Text extracted from the pages:
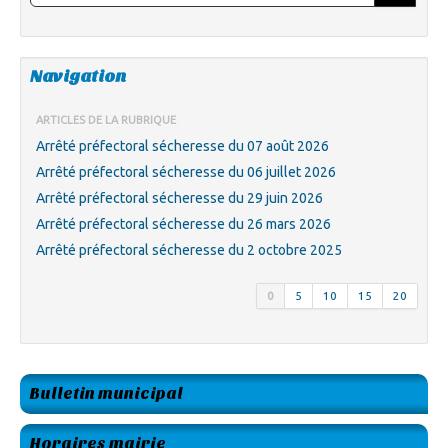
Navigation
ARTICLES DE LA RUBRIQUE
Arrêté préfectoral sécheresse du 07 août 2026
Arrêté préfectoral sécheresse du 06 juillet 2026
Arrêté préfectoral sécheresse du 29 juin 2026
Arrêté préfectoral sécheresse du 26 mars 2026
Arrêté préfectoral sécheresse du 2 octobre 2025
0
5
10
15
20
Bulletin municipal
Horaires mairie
* * *
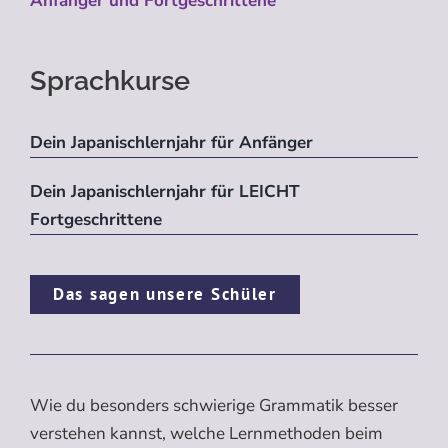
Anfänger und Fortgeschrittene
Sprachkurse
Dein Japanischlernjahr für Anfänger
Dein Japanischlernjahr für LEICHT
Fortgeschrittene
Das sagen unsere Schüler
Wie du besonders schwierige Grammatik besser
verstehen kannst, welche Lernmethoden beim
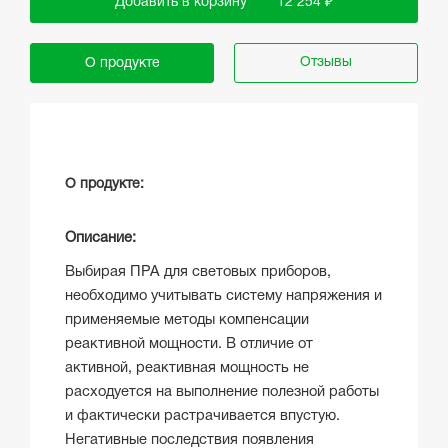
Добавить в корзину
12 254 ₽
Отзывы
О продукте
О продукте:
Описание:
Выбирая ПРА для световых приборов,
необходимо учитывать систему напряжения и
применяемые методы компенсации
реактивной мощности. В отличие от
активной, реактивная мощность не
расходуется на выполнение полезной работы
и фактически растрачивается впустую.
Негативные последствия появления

WHAT YOU SHOULD DO.
Please recast the lines as a JSON list of strings, one per line with blank lines dropped, starting at the line that has "Anfänger und Fortgeschrittene" and stopping after the line that has "Негативные последствия появления". Leave the pictures out of the list.

EXERCISE SOLUTION.
[
  "Anfänger und Fortgeschrittene",
  "Sprachkurse",
  "Dein Japanischlernjahr für Anfänger",
  "Dein Japanischlernjahr für LEICHT",
  "Fortgeschrittene",
  "Das sagen unsere Schüler",
  "Wie du besonders schwierige Grammatik besser",
  "verstehen kannst, welche Lernmethoden beim",
  "Добавить в корзину",
  "12 254 ₽",
  "Отзывы",
  "О продукте",
  "О продукте:",
  "Описание:",
  "Выбирая ПРА для световых приборов,",
  "необходимо учитывать систему напряжения и",
  "применяемые методы компенсации",
  "реактивной мощности. В отличие от",
  "активной, реактивная мощность не",
  "расходуется на выполнение полезной работы",
  "и фактически растрачивается впустую.",
  "Негативные последствия появления"
]